Though it does also feel like LinkedIn is becoming increasingly robotic. The platform’s currently integrating AI-generated profile summaries, AI–assisted job descriptions, its in-development AI post creation prompts, an AI InMail assistant, and generative AI messages for job candidates within its Recruiter platform.
That’s a lot, and it does seem like, increasingly, LinkedIn is going to be hosting a lot of bot-generated content, engaging with other bot responders in the app.

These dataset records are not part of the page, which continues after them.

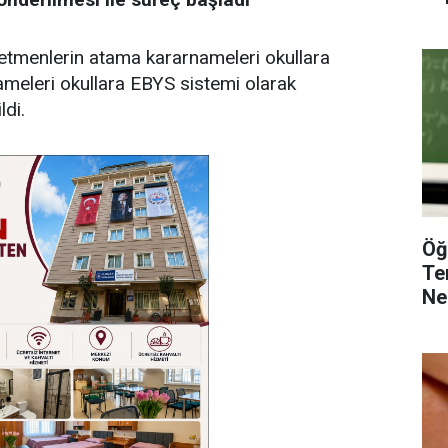
tmenlerin atama kararnameleri okullara
meleri okullara EBYS sistemi olarak
ldi.
Öğ
Te
Ne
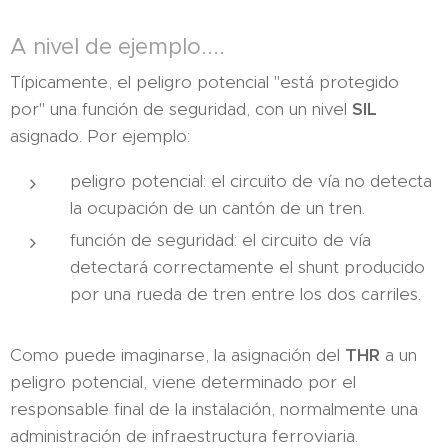
A nivel de ejemplo....
Típicamente, el peligro potencial "está protegido
por" una función de seguridad, con un nivel
SIL
asignado. Por ejemplo:
peligro potencial: el circuito de vía no detecta
la ocupación de un cantón de un tren.
función de seguridad: el circuito de vía
detectará correctamente el shunt producido
por una rueda de tren entre los dos carriles.
Como puede imaginarse, la asignación del
THR
a un
peligro potencial, viene determinado por el
responsable final de la instalación, normalmente una
administración de infraestructura ferroviaria.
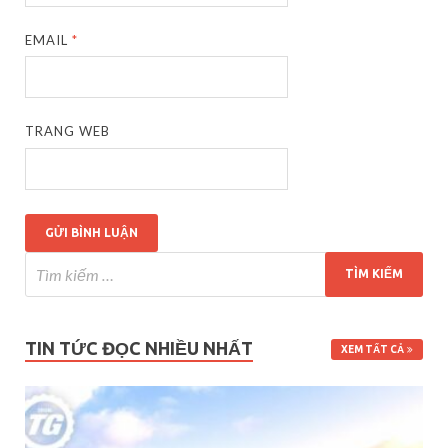
EMAIL
*
TRANG WEB
TIN TỨC ĐỌC NHIỀU NHẤT
XEM TẤT CẢ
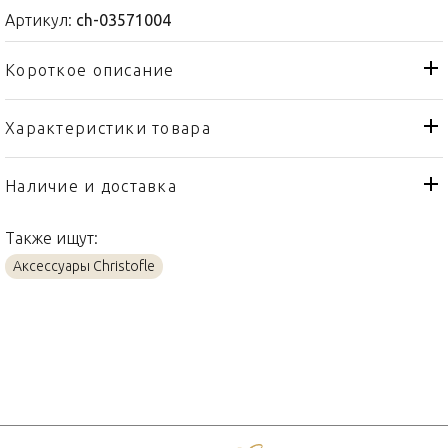
Артикул:
ch-03571004
Короткое описание
Характеристики товара
Канделябр
Тип товара
Christofle
Бренд
Наличие и доставка
Medaillon
Коллекция
Также ищут:
Франция
Страна производителя
Аксессуары Christofle
Серебро
Материал
68 x 35см
Объем / Размер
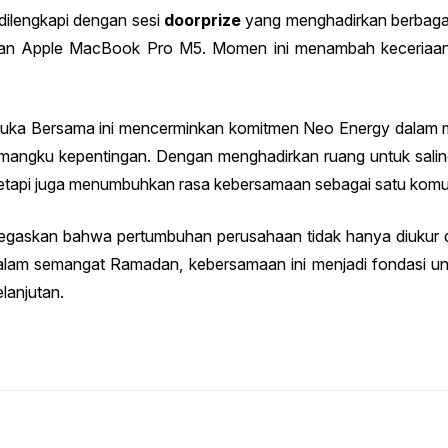
dilengkapi dengan sesi
doorprize
yang menghadirkan berbagai
an Apple MacBook Pro M5. Momen ini menambah keceriaan
a, Buka Bersama ini mencerminkan komitmen Neo Energy dala
emangku kepentingan. Dengan menghadirkan ruang untuk salin
tetapi juga menumbuhkan rasa kebersamaan sebagai satu komu
egaskan bahwa pertumbuhan perusahaan tidak hanya diukur dar
Dalam semangat Ramadan, kebersamaan ini menjadi fondasi u
lanjutan.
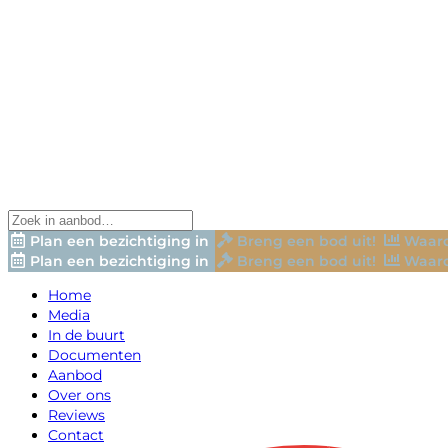
Plan een bezichtiging in
Breng een bod uit!
Waard
Plan een bezichtiging in
Breng een bod uit!
Waard
Home
Media
In de buurt
Documenten
Aanbod
Over ons
Reviews
Contact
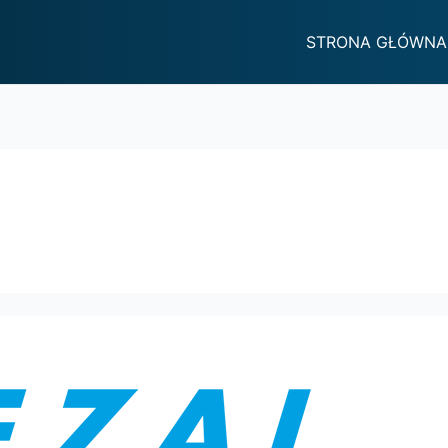
STRONA GŁÓWNA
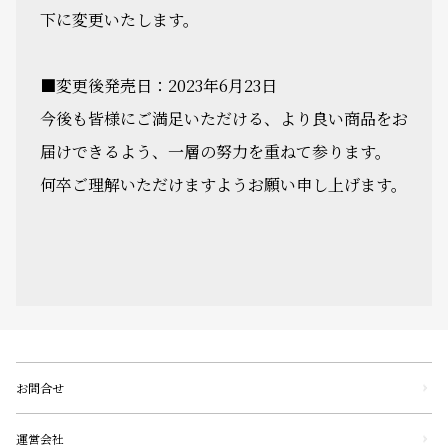
下に変更いたします。
■変更後発売日：2023年6月23日
今後も皆様にご満足いただける、より良い商品をお
届けできるよう、一層の努力を重ねて参ります。
何卒ご理解いただけますようお願い申し上げます。
お問合せ
運営会社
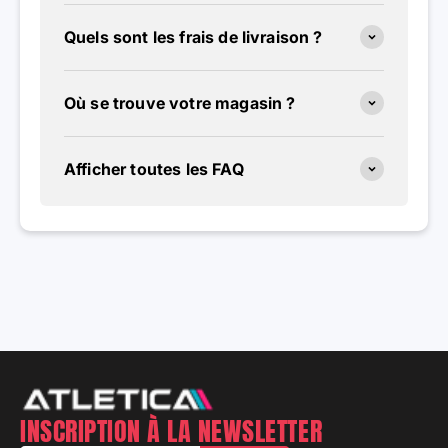
Quels sont les frais de livraison ?
Où se trouve votre magasin ?
Afficher toutes les FAQ
INSCRIPTION À LA NEWSLETTER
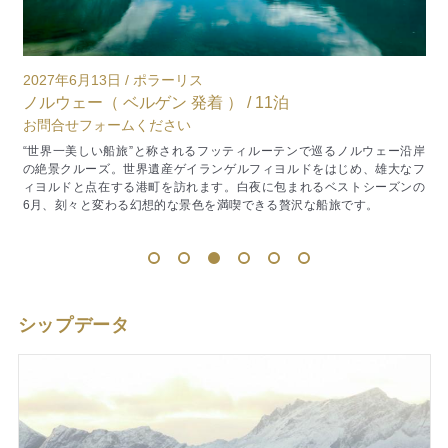
2027年4月27日 / ノーリス
ノルウェー（ ベルゲン ～ キルケネス ） / 6泊
お問合せフォームください
沿岸
【ゴールデンウィーク】ノルウェー沿岸クルーズ7日間。ベルゲン発着
なフ
で北極圏キルケネスへ向かい、トロンハイムやトロムソ、ボードーなど
ンの
港町に寄港。春の雪解けと新緑のフィヨルド景観を満喫し、地元食材を
使った食事や沿岸文化を体験できる特別な旅です。
1
2
3
4
5
6
シップデータ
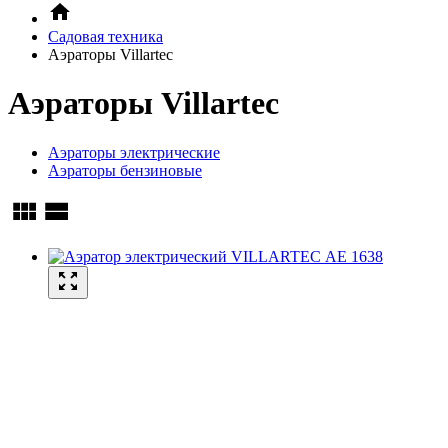
Садовая техника
Аэраторы Villartec
Аэраторы Villartec
Аэраторы электрические
Аэраторы бензиновые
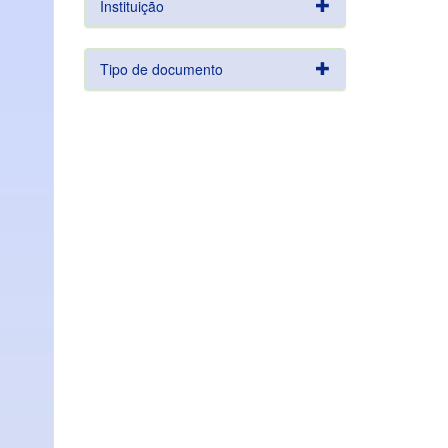
Instituição
Tipo de documento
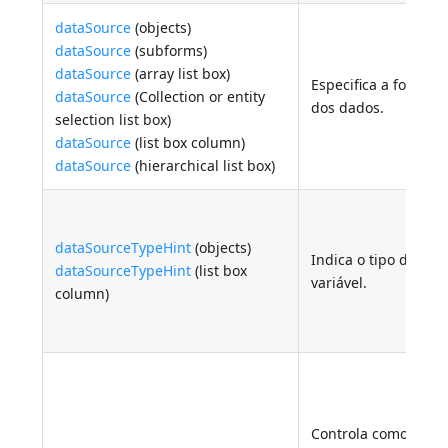
dataSource
(objects)
dataSource
(subforms)
dataSource
(array list box)
Especifica a fonte
dataSource
(Collection or entity
dos dados.
selection list box)
dataSource
(list box column)
dataSource
(hierarchical list box)
dataSourceTypeHint
(objects)
Indica o tipo de
dataSourceTypeHint
(list box
variável.
column)
Controla como as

Given the scale of AI integrations, that almost seems inevitable, and considering that LinkedIn is a platform for showcasing personal expertise and capability, that also seems like it could be problematic, in presenting a skewed view of who people actually are, and their professional capabilities, in the app.
Like, of all social platforms, LinkedIn would be the worst for misrepresentation, given that hiring managers are making calls on candidates based on their LinkedIn activity.
As such, over time, the increasing amount of AI-generated content could reduce trust in the app, and that doesn’t seem like an ideal situation for a platform that’s reliant on representing professional credibility.
Still, according to LinkedIn’s data, 56% of professionals are keen to use generative AI to ‘create more content in less time’.
Given the broader trends, LinkedIn sees this as an opportunity – but again, these additions will lead to a lot of AI-generated content flowing into its system.
Like a lot, a lot.
LinkedIn says that it’s starting to test its new generative AI elements in Campaign Manager with a small group of customers in North America, before expanding it to more regions ‘in the coming months’.